Callaway Golf Increases Size of Private Offering and Announces Pricing of $125 Million of 7.50% Series B Cumulative Perpetual Convertible Preferred Stock

June 9, 2009 at 8:18 PM EDT

CARLSBAD, Calif.--(BUSINESS WIRE)--Jun. 9, 2009 -- Callaway Golf Company (NYSE:ELY) today announced that it has priced and increased by $15 million its previously announced private offering of preferred stock. Callaway will issue $125 million principal amount of 7.50% Series B Cumulative Perpetual Convertible Preferred Stock, $0.01 par value, with a liquidation preference of $100 per share. The Company also granted the initial purchasers a 30-day option to purchase up to an additional $15 million of the preferred stock. The preferred stock will be resold to a group of qualified institutional buyers pursuant to the Rule 144A exemption from registration under the Securities Act of 1933, as amended. The sale of the preferred stock is expected to close on June 15, 2009. The Company will pay cumulative dividends on the preferred stock from the date of original issue at a rate of 7.50% per annum of the $100 liquidation preference per share, subject to adjustment in certain circumstances.

The preferred stock will be convertible, at the holder’s option, in certain circumstances, into common stock of Callaway at an initial conversion rate of 14.1844 shares of Callaway’s common stock per share of preferred stock, which is equivalent to an initial conversion price of approximately $7.05 per share, or a conversion premium of approximately 19.1% based on the last reported sale price on the New York Stock Exchange of $5.92 per share of Callaway’s common stock on June 9, 2009.

The Company may also elect, on or prior to June 15, 2012, to mandatorily convert some or all of the preferred stock into shares of Callaway’s common stock if the closing price of the Company’s common stock has exceeded 150% of the conversion price for at least 20 of the 30 consecutive trading days ending the day before the Company sends the notice of mandatory conversion.
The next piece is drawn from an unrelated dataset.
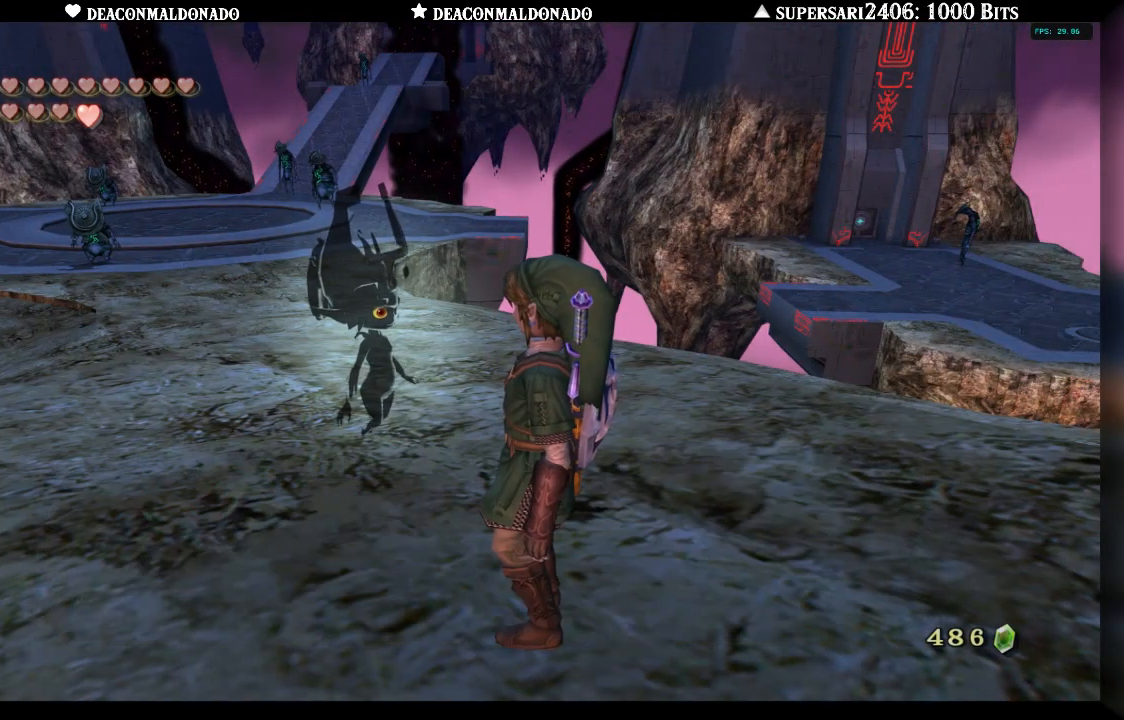
{"buttons": ["A"], "left_stick": "center", "right_stick": "center", "events": [[500, "A", "down"]]}
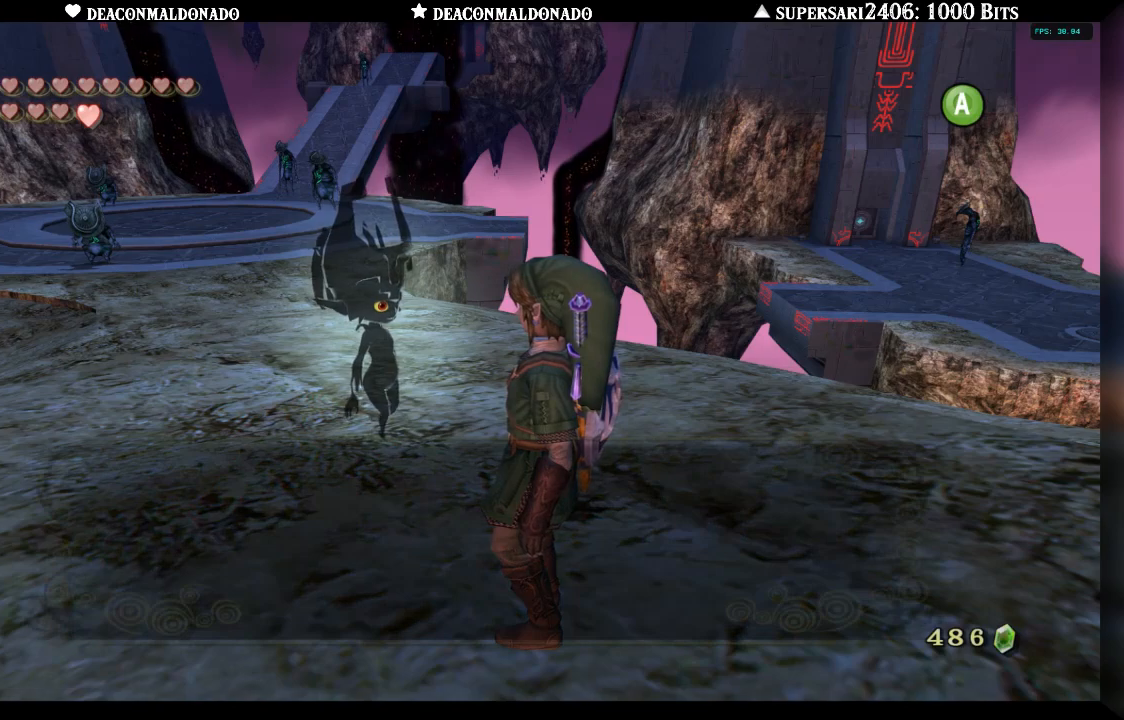
{"buttons": [], "left_stick": "center", "right_stick": "center", "events": [[133, "A", "up"]]}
If the Company elects to mandatorily convert any preferred stock, it will make an additional payment on the preferred stock equal to the aggregate amount of dividends that would have accrued and become payable through and including June 15, 2012, less any dividends already paid on the preferred stock.

The Company estimates that the net proceeds from this offering will be approximately $119 million in cash, exclusive of net proceeds received if the initial purchasers exercise the over-allotment option in full, after deducting estimated discounts, commissions, and expenses. Callaway intends to use the net proceeds of this offering to pay down the Company’s revolving line of credit, which the Company believes will enable it to retain the credit facility’s currently favorable terms and avoid the need for an amendment of such terms.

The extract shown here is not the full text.